The researchers write that
“Suicide prevention initiatives need to be specifically developed for each area or country and should consider both contextual limitations (e.g. limited funding and human capital, negative cultural attitudes) and strengths (e.g. motivation to reduce suicide, effective community engagement and support).”
Many countries have the propensity to import social programs, including safety programs such as behavioural-based safety, without acknowledging the countries’ unique social profiles. Local wisdom overrides imported every time but this should not mean that countries miss out. Local and regional experts should be called upon to assess new strategies to determine application. This is not to say that locals should become brainwashed agents of Western cultural imperialism.
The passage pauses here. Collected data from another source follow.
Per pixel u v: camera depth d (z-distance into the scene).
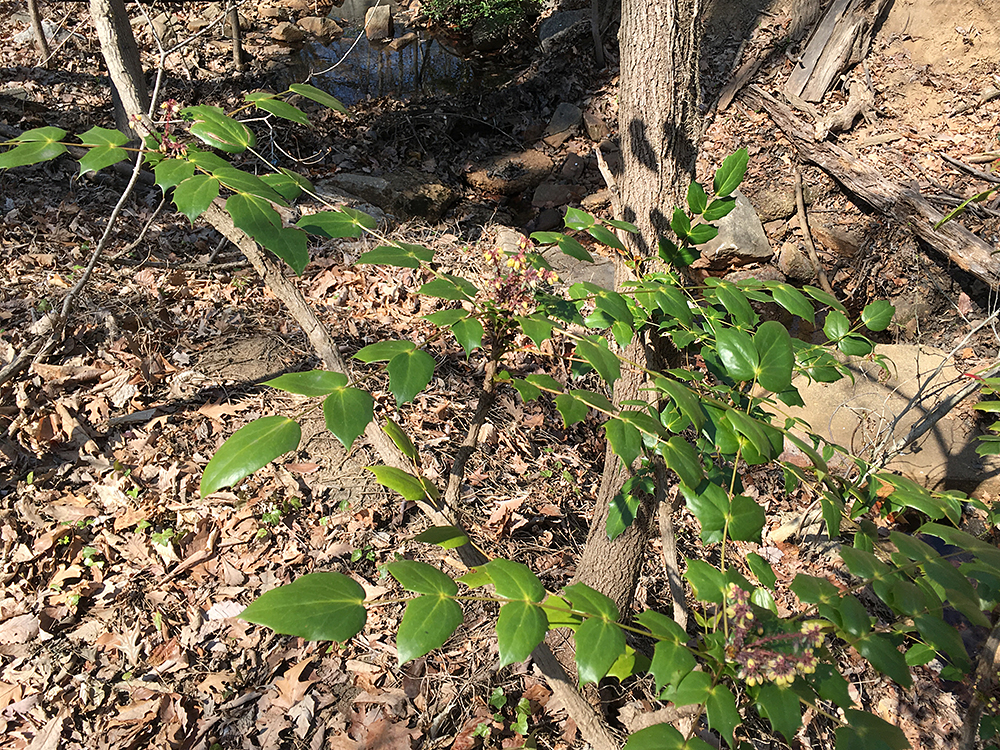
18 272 4.95
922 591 1.23
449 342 5.32
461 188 8.83
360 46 11.59
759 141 8.39
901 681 1.14
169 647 3.15
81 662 3.04
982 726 1.52
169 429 4.12
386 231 7.05
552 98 10.28
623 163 2.53
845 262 7.54
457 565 3.76
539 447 4.75
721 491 1.39
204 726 2.91
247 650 3.20
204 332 4.88
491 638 3.46
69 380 4.17
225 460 0.99
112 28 5.45
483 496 4.27
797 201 7.89
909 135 8.03
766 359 1.45
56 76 8.29
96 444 3.90
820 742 3.48
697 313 1.76
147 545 3.53
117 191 6.25
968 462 5.42
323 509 3.89
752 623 1.13
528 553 4.02
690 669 1.08
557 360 5.33
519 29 11.86
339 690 3.13
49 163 6.37
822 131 8.04
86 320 4.64
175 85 9.05
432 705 3.14
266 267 1.51
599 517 3.11
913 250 7.30
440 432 4.55
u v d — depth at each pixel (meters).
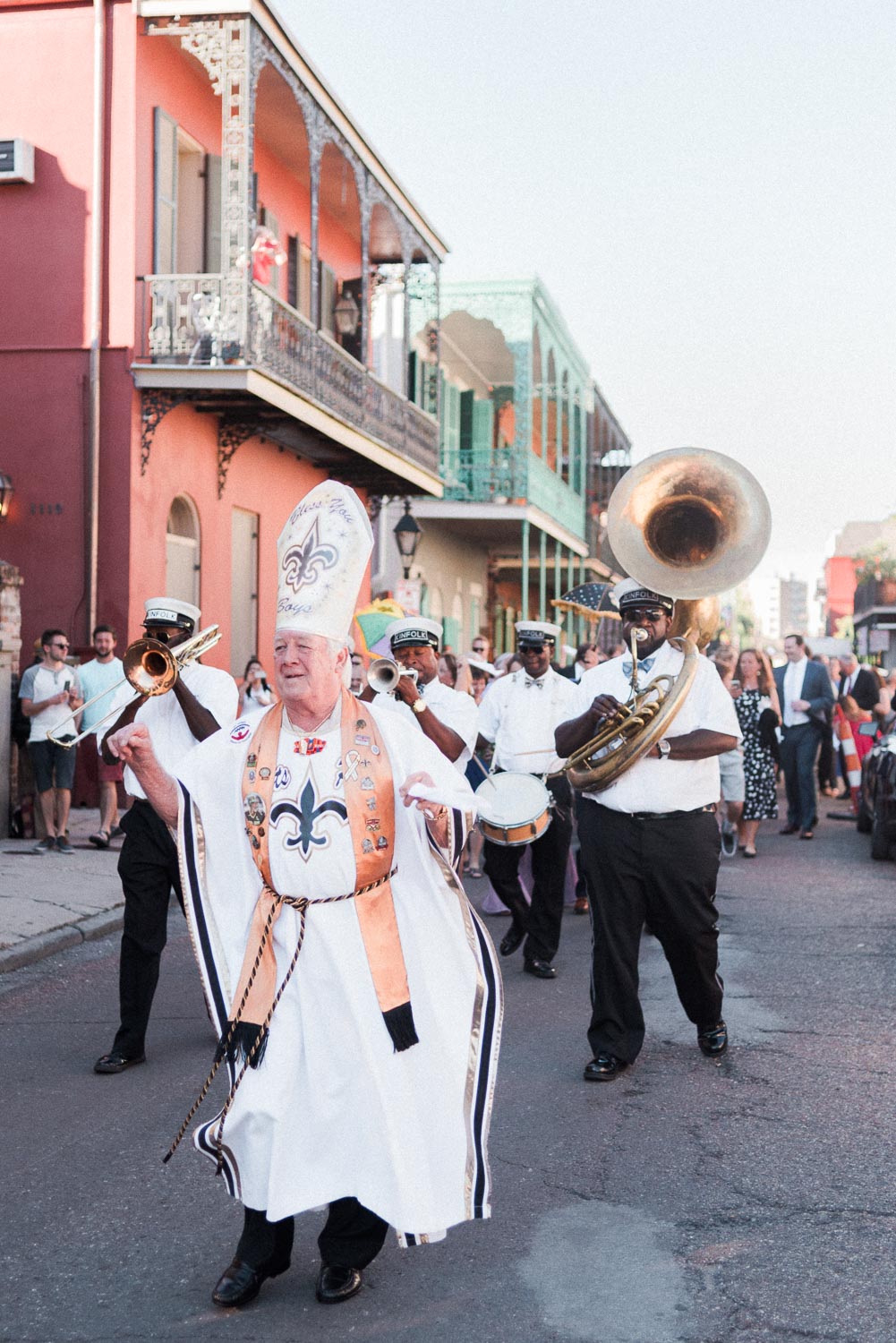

If the strategies have success in the country of origin, the strategy should be considered for local application but must be assessed first.
It may be that the strategy will succeed with local tweaking but each country must be given the opportunity not just to tailor a possible solution but to add value to the strategy by integrating local needs into the strategy.
Safety professionals and social advocates, even the latest overseas expert, will have greater success in implementing any new strategy by first listening to the locals or customer, if you wish, and then not just adding a module or changing the background image of a Powerpoint presentation but allowing the local culture to make the strategy its own.
Suicide (and safety) strategies do not need missionaries. Communities and countries need to be included in the decision-making and strategic development so they apply new knowledge in new areas in new ways. In this way positive cultural change may be possible and lives could be saved.